> _Exercise_
Your output should be each line from the material below that has the word "docx".

──────────

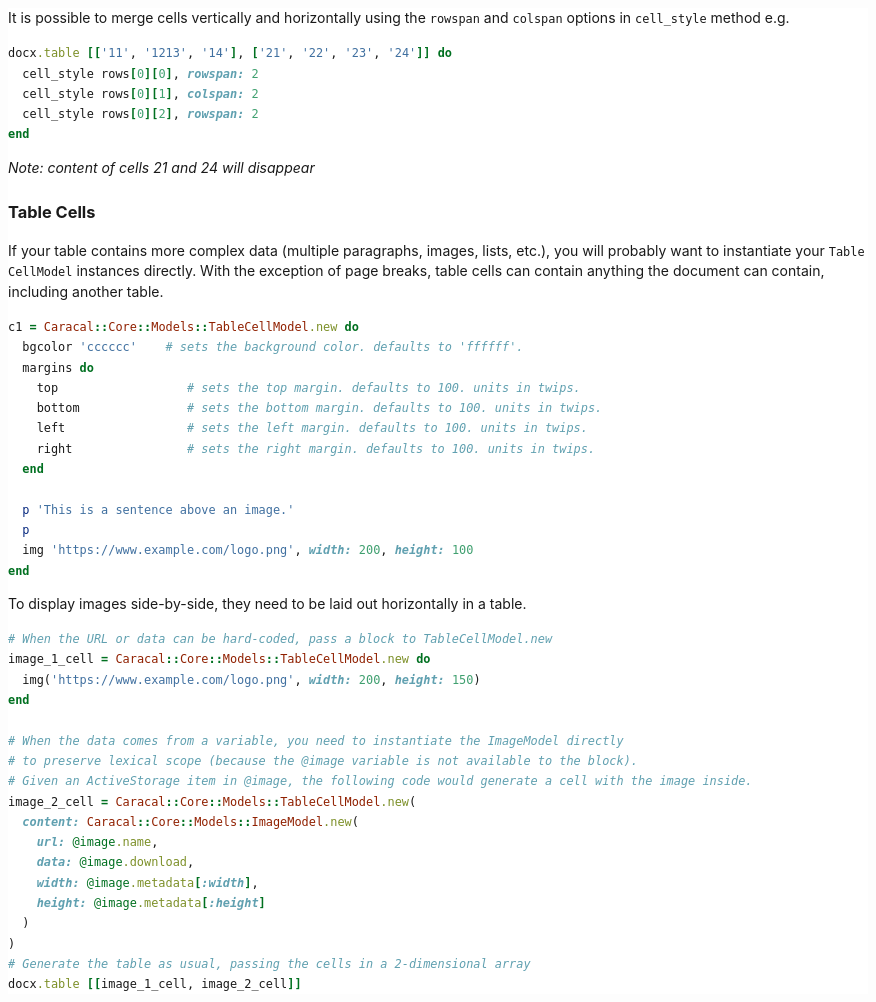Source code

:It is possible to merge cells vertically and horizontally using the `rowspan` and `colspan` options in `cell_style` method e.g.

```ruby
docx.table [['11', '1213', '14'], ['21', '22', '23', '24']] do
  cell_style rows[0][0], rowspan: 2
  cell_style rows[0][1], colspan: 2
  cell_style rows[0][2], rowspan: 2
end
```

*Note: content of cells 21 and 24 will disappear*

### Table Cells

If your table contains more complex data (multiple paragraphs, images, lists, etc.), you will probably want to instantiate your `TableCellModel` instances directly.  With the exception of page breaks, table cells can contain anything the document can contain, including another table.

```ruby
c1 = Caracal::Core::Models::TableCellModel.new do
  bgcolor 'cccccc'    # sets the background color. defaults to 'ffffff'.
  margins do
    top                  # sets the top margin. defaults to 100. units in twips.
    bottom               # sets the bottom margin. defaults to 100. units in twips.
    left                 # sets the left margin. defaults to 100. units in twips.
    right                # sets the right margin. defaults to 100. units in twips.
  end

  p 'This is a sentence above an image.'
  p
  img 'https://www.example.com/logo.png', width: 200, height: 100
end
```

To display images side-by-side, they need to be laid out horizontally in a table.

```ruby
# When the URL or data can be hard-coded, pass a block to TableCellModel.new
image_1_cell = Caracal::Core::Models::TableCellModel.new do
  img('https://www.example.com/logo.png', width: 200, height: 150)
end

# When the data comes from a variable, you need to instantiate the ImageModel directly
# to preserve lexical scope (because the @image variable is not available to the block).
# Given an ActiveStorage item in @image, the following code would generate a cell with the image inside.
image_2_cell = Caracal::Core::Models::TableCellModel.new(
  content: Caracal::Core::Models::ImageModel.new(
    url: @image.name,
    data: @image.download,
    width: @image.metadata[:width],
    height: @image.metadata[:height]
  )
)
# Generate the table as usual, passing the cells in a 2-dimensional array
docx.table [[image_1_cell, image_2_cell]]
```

──────────

> _Exercise response_
docx.table [['11', '1213', '14'], ['21', '22', '23', '24']] do
docx.table [[image_1_cell, image_2_cell]]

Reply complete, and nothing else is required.